Title: Power Play (Scoring Chances #3)
Author: Avon Gale
Buy link: Amazon.com (Second Edition)
Release Date: May 9th 2016
Genre(s): M/M Contemporary Romance
Page Count: 200 pages
Reviewed by: Belen
Heat Level: 4 flames out of 5
Rating: 4.5 stars out of 5
A freak accident during the Stanley Cup Playoffs put an end to Max Ashford’s hockey career. Despite everything, Max gets back into the game he loves—only this time, behind the bench as an assistant coach of the Spartanburg Spitfires, the worst team in the entire league. But nothing prepares him for the shock when he learns the new head coach is Misha Samarin, the man who caused Max’s accident.
After spending guilt-ridden years for his part in Max’s accident, Russian native Misha Samarin has no idea what to do when he’s confronted with Max’s presence. Max’s optimism plays havoc with Misha’s equilibrium—as does the fierce attraction that springs up between them.
Not only must they navigate Misha’s remorse and a past he’s spent a lifetime to forget, but also a sleazy GM determined to use their history as a marketing hook. But when an unwelcome visitor targets the team, Misha revisits his darkest days, which might cost him and Max the beginning they’ve worked so hard to build.
The third story in the Scoring Chances hockey series delivers another fun, funny, low angst, sexy as hell and thoroughly enjoyable tale as I’ve come to expect from Avon Gale.
Misha Samarin and Max Ashford are hired to coach the Spartanburg Spitfires, the worst team in the ECHL, not just because team owner and General Manager Jack Belsey hopes they can turn the team around, but because of their mutual history. The one where during the Stanley Cup Playoffs years ago Misha threw the hit that sent Max to the ice, where his head slammed hard on the side of Misha’s stick and forever put an end to Max’s hockey career.
Belsey looks at the situation as a win-win – either Misha and Max’s history will get them media coverage, or they’re good enough coaches that the team will start winning and get media coverage.
For Max it was all a long time ago and he holds no grudge, for Misha he still sees Max lying unmoving on the ice, still as a corpse in his nightmares.

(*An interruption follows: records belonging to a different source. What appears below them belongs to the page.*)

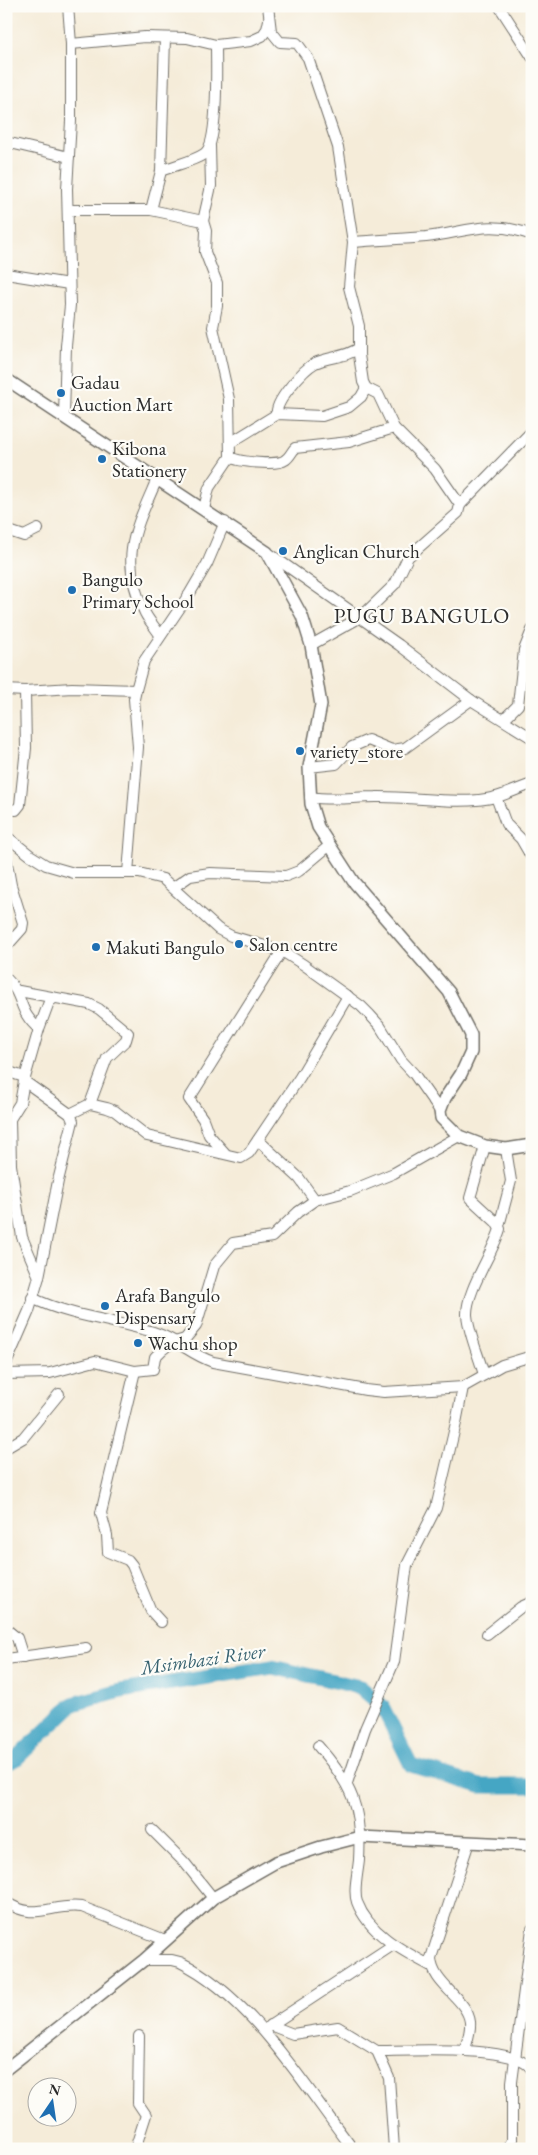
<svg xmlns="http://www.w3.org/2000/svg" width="538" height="2155" font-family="'EB Garamond',serif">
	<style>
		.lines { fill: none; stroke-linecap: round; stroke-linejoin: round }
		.river { stroke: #45a6c4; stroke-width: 15 }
		.minor-casing { stroke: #726f68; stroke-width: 12 }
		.tertiary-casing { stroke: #726f68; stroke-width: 14 }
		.minor { stroke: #fff; stroke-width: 10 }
		.tertiary { stroke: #fff; stroke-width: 11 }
		.poi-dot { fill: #1f6fb2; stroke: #fdfcf7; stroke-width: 2 }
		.labels { text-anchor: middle; stroke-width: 4.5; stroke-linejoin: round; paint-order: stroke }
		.poi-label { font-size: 19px; fill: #2b2b2b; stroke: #fdfcf7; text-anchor: start }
		.water-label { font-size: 20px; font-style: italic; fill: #376270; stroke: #fdfcf7 }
		.quarter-label { font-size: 21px; letter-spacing: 1px; fill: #2b2b2b; stroke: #fdfcf7 }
	</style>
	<rect width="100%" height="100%" fill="#fdfcf7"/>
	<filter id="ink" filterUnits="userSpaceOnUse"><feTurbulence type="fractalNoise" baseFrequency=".02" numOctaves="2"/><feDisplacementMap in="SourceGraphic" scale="10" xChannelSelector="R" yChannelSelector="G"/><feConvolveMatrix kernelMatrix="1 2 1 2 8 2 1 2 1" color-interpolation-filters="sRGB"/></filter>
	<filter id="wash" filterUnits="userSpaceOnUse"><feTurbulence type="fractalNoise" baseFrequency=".0096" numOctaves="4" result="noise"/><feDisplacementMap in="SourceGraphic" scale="20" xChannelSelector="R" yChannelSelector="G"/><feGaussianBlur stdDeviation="1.12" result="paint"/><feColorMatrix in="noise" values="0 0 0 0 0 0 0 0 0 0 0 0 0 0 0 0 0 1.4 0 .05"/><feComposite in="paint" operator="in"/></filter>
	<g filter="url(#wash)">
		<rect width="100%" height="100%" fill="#f5ecd9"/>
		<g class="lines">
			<path class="river" d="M6 1764 17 1758 73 1704 121 1691 272 1667 360 1687 382 1706 411 1765 480 1786H532"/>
		</g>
	</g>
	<g filter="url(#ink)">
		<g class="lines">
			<g class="minor-casing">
				<g id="minor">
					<path d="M268 6 271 31 280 42 297 43 308 58 338 147 353 242 349 287 359 326V355L363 382 366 388 378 394 394 428 435 469 460 505 458 513 408 557 395 584 361 617 311 645"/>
					<path d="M499 6 532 57"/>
					<path d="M71 44 145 37 187 38 216 45 251 41 262 36 267 29 269 20"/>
					<path d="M6 142 69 157"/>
					<path d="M161 171 165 38"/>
					<path d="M68 210H151L203 221 211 186 210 146"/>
					<path d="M151 210 161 171C174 165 192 162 204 154 219 144 216 64 216 45"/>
					<path d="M203 221 206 231 205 252 217 283V306L213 327 229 399 230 457C238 462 278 466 285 460 290 457 292 451 295 448L349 442 394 428"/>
					<path d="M353 242C377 240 402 239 426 237 467 232 490 219 532 235"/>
					<path d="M6 274 69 284"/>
					<path d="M277 414C274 402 304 369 315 363 330 356 345 358 359 348"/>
					<path d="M64 416 66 346 70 305 67 189 71 121V44L68 6"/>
					<path d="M230 443 277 414 322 416 349 407 361 397 366 388"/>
					<path d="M157 479C135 530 118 559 145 613 149 621 155 627 160 635"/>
					<path d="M460 505 532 431"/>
					<path d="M204 509 209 488 230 457"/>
					<path d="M6 530 24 536 38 529"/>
					<path d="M267 552 399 645 471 700 532 738"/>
					<path d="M6 690 25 691"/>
					<path d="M504 719 518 705 524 650 532 630"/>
					<path d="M309 767 336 764 352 747 368 740 392 750 405 748 471 700"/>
					<path d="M310 797C333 801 353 797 376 797 412 796 460 806 496 797 508 794 520 788 532 784"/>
					<path d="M496 797 506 824 521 839 532 858"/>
					<path d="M6 809 16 810 20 805 26 748 25 691 72 688 136 690 144 661 190 593 207 564 225 522"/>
					<path d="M6 836 30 855 46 865 74 873H139L163 879 218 929 231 936 282 951 304 965 361 1006 370 1015 380 1026 401 1060 414 1074 440 1111"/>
					<path d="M6 858 11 885 23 923 22 929 6 947"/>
					<path d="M128 873 138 747 134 699 136 690"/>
					<path d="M174 887 190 876 210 873 286 876 299 871 330 845"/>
					<path d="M6 978C25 996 17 1011 39 1029L24 1081 70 1114 73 1121 58 1181 39 1277 29 1311 6 1364"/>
					<path d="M19 991 89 1004 99 1009 128 1033 126 1040 107 1058 90 1104"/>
					<path d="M39 1029 49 1002 53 999"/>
					<path d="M6 1071 24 1077"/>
					<path d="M24 1081 20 1103 10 1119 11 1165 22 1237 39 1277"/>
					<path d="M70 1114 90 1104 107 1108 115 1111 147 1136 241 1158 249 1153 300 1077 348 996"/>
					<path d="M258 1140 299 1178 315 1200"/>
					<path d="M225 1153 209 1135 203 1119 189 1099 282 951"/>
					<path d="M499 1226 511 1181 506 1149"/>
					<path d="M32 1298C71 1317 115 1320 156 1333 180 1341 190 1354 213 1362L366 1390 384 1392 463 1387 502 1365 532 1356"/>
					<path d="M135 1371 101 1513 107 1535 108 1552 128 1560 132 1565 151 1611 161 1622"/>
					<path d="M6 1374 50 1373 95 1361 135 1371 153 1369 155 1357 162 1350 171 1343 185 1339 196 1326 214 1266 233 1243 272 1237 298 1212 315 1200 350 1191 394 1173 459 1136"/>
					<path d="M484 1375C479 1356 469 1335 467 1315 466 1291 493 1253 500 1229L496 1222 470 1198 485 1146"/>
					<path d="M6 1448 23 1438 59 1394"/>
					<path d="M6 1629 17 1638 23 1657"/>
					<path d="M487 1634 521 1607 532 1602"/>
					<path d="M6 1659 86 1648"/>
					<path d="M318 1746C352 1785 362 1807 359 1860 358 1872 353 1891 357 1902 369 1934 403 1951 431 1966"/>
					<path d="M347 1783 365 1729 394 1662 407 1565 436 1508 456 1423 463 1387"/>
					<path d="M152 1830 185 1863 213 1898"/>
					<path d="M6 1902C35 1922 51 1903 82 1907L165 1940"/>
					<path d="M144 1960H172L180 1962C252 1997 304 2086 353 2149"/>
					<path d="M270 2025 293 2034 338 2027 377 2051 389 2078 394 2149"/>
					<path d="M268 2027 393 1945"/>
					<path d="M465 2050C467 2041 471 2031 470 2022 467 1998 432 1985 431 1958L469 1842"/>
					<path d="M377 2051C406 2051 518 2044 532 2070"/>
					<path d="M135 2149 146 2115 138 2103 139 2036"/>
					<path d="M508 2149 512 2140V2082L532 1929"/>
				</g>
			</g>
			<g class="tertiary-casing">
				<g id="tertiary">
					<path d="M6 379 267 552 302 616 311 645 321 705 309 767 311 804 318 827 353 881 449 992 471 1035V1052L461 1074 445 1098 440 1111 441 1118 459 1136 485 1146 506 1149 532 1145"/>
					<path d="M6 2069 144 1960 213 1898 276 1862 321 1847 360 1837 532 1845"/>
				</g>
			</g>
			<use href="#minor" class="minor"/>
			<use href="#tertiary" class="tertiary"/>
		</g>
	</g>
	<g class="poi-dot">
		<circle cx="61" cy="393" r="5"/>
		<circle cx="102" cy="459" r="5"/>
		<circle cx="283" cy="551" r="5"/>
		<circle cx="72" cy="590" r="5"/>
		<circle cx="300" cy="751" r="5"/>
		<circle cx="239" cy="944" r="5"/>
		<circle cx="96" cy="947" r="5"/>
		<circle cx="105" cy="1306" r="5"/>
		<circle cx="138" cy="1343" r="5"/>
	</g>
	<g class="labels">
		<g class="poi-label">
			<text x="71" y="389">Gadau<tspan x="71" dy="22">Auction Mart</tspan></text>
			<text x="112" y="455">Kibona<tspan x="112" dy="22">Stationery</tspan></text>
			<text x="293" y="558">Anglican Church</text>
			<text x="82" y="586">Bangulo<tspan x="82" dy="22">Primary School</tspan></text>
			<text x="310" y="758">variety_store</text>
			<text x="249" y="951">Salon centre</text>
			<text x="106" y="954">Makuti Bangulo</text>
			<text x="115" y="1302">Arafa Bangulo<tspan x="115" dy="22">Dispensary</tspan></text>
			<text x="148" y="1350">Wachu shop</text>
		</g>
		<g class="water-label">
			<text transform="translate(203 1659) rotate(-8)" y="7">Msimbazi River</text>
		</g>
		<g class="quarter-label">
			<text x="422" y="623">PUGU BANGULO</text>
		</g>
	</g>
	<rect width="538" height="2155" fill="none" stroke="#fdfcf7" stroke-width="25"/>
	<g transform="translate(52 2102) rotate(13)"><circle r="24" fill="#fdfcf7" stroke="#a9a8a5"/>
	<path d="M0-4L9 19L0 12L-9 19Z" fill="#1f6fb2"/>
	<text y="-8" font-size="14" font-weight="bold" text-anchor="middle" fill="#2b2b2b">N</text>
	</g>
</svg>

But the two work together well, and by the end of training camp they have a team of passably decent hockey players.
What he really had was a team of misfits captained by a goalie with anger-management issues and a facial piercing, coached by the man who ended Max’s professional hockey career, and owned and managed by a sleazy asshole who was going to use that for publicity.
It was also a team that had five players named Jacob. And even though he’d been half-responsible for signing said players, Max had completely managed to overlook that.
“Wait. Seriously?” Max groaned when the fifth Jacob, who was actually Jakob, introduced himself the first day of practice. “What’s your last name?”
Max exchanged a look with Misha. “Congrats, Jakob. You’re the only one who gets to keep his first name.”
The more Max works with Misha the more he comes to realize he’s lusting for him. But while Max realized he’s bisexual (after a particularly interesting vacation to Mexico) and owns it, Misha is gay but not open about it. So it’s only after the two spark that slowly Max’s effervescent charm wends its way through the all the cracks in Misha’s armor, making Misha fall for Max. Hard.
Misha nodded and pulled away. His mind was still buzzing with the things Max said to him. “I was proud of you” and “I love you.” He should say that to Max, because he did love Max. More than he’d loved anyone—certainly more than he loved himself.
I love Max with his warmth and sunny personality, and I love Misha for being the taciturn loves to suffer in silence bugger he is. I love their interactions and romance. I even like all the hockey action.
While the romance is the best part of the story, for me, it’s also the part where I wanted more. I wanted more page time with the two together. I wanted more cuddles and fluff time. I flipped through the story so quickly, and was so into it, that I was disappointed when it ended, not because of the ending, but because I wanted it to keep going! I want more!